That Was the Molecular Biology That Was

Stent, G. (1968) Science 160: 390-395.

In this short retrospect overview, Stent concentrated on the evolution of philosophy (rather than technical or experimental aspects) underlying the major developments in the early phases of molecular biology, paying particular interest in the two converging schools - the Structuralists (biochemists) and the Informationalists (genetists).

The Romantic Phase (1938-1953)

Two schools:

Structuralists

3-D, biochemistry, analog

Informationists School,

1-D, genetics, digital

The Structural School

W. H. Bragg and W. L. Bragg (father and son)

invention of x-ray crystallography (1912)

W. T. Astbury, J. D. Bernal (Bragg's pupil)

structural analysis of proteins and nucleic acids

Linus Pauling

alpha-helix (1951)

novel approach - guesswork plus model building

Max Perutz, John C. Kendrew

structures of hemoglobin and myoglobin

Nonrevolutionary influence on general biology

preoccupation with structure rather than information

down-to-earth view of the relation of physics to biology - all biological phenomena can be accounted for in terms of conventional physical laws

There was hardly any common ground between genetics on the one hand, and physics and chemistry on the other.

The Informational School

Niels Bohr

Some biological phenomena might turn out to be not accountable wholly in terms of conventional physical concepts

'Uncertainty principle' - the impossibility of describing the quantum of action

The encounter of what appears to be a deep paradox eventually leads to a higher level of understanding.

The difficulty to understand life in physical terms is 'that the conditions holding for biological and physical researches are not directly comparable, since the necessity of keeping the object of investigation alive imposes a restriction on the former, which finds no counterparts in the latter. Thus we should doubtless kill an animal if we tried to carry the investigation of its organs so far that we could describe the role play by single atoms in vital functions'

Max Delbröck (Bohr's pupil)

Genetics is a domain inquiry in which physical and chemical explanations might be insufficient.
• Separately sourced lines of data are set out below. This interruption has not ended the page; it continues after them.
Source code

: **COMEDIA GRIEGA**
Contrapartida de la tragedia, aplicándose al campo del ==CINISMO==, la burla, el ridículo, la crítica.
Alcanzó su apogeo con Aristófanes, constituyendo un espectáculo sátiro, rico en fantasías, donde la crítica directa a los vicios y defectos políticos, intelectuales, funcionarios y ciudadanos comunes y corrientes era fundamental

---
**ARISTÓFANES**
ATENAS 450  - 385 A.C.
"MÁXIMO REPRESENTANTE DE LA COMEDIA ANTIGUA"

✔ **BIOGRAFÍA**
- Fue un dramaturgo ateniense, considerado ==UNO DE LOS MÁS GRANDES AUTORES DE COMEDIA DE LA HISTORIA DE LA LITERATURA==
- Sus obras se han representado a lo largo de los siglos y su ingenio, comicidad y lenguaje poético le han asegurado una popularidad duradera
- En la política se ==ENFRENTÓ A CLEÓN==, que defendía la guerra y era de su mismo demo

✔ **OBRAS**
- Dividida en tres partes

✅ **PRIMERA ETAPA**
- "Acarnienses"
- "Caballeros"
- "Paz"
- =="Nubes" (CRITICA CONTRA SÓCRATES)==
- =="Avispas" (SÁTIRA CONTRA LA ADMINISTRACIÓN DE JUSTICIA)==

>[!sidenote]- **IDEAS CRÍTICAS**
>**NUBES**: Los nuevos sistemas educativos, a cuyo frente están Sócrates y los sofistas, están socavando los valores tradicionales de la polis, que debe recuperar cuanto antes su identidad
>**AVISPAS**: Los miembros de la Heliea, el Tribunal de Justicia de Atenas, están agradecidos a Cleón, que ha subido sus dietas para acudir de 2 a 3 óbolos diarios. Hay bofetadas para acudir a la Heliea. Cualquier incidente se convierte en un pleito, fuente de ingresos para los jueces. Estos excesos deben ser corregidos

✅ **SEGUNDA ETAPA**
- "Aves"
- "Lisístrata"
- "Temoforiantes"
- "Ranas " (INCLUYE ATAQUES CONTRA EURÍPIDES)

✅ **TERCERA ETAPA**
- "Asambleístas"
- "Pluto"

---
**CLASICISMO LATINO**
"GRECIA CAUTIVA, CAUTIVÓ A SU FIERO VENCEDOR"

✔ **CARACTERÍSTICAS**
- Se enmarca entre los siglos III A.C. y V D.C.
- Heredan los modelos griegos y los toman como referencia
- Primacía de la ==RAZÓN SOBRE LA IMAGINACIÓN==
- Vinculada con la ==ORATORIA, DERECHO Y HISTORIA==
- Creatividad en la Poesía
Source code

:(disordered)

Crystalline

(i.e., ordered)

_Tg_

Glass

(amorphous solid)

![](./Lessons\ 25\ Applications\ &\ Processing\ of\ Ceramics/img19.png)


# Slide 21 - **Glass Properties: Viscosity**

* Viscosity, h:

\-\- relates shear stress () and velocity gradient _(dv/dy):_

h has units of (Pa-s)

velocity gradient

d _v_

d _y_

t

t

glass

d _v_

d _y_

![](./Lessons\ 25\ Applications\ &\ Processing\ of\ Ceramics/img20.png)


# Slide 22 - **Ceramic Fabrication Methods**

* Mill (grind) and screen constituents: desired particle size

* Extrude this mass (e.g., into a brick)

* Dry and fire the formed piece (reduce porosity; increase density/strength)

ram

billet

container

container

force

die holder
Romantic expectation for the discovery of new physical principle(s) ('other laws') from the study of genetics.

In search of complementarity and paradoxes.

Gene as a molecule -

size estimated from genetic studies (physical mutagenesis) comparable to those of the largest known molecules

stability, low mutation frequencies,

mutations - discontinuous, saltatory changes

1938 - chose bacteriophage as ideal objects for study of biological self-replication, and the physical basis of heredity.

Erwin Schrödinger

'What is Life' (1945)

A new frontier was now ready for some exciting development. 'The inability of the present-day physics and chemistry to acount [for the events which take place in a living organis] is no reason at all for doubting that they can be accounted for by those sciences.'

The real problem requiring explanation is the physical basis of genetic information.

The dimensions of genes are not very large relative to those of atoms.

Chromosomes as a periodic crystal composed of a succession of a small number of isomeric elements, the exact nature of succession representing the hereditary code.

The phage group

Max Delbröck, Salvador Luria, Alfred Hershey, Martha Chase

Introduction of bacterial and bacteriophage genetics

'though the immediate conclusions drawn from the results of the experiments of the romantic phase were almost always right, the more general and really interesting speculations built upon these first-order conclusions were mostly wrong.'

No paradoxes cropped up.

The dogma phase (1953- 1963)

James Watson and Francis Crick

Discovery of double helix

Structuralism and Informationalsm joined hands

'introduced genetic reasoning into structural determination, by demanding that the evidently highly regular structure of DNA be able to accommodate the informational element of arbitrary nucleotide base sequence along the two paired polynucleiotide strands.'

'opened up enormous vistas to imagination'

formulated the central dogma

DNA -> RNA -> protein

genetic code for translation of nucleotide sequences to amino acid sequences

oligonucleotide 'adaptor' molecule -> transfer RNA

François Jacob and Jacques Monod

messenger RNA (with Crick et al.)

operon

Contrast between the two phases:

Romantic phase

'still groping for the still unimaginable'

The two Schools had less to say to each other in terms of real intellectual communication than one might expect

Still romancing with possible paradox which may help revealing 'other laws of physics'

Dogma phase

'test and elaboration of the clearly stated central dogma'

The two Schools began to converge.

'No paradoxes had come into focus, no "other laws of physics" had turned up'. Eventually all hopes for paradoxes were abandomed.

The Academic Phase (1963 - )

'to iron out the details'

A formidable (but 'can at least be imagined') detail

differentiation

The last frontier - as of 1968 and as of today

The higher nervous system

'the most ancient and best knwon paradox in the history of human thoughts: the relation of mind to matter, or free will to determinism

Perhaps, history may be repeated in the approaches to the studies of brain:

Structuralism vs. Informationalism

Is memory an analog structure or digital code?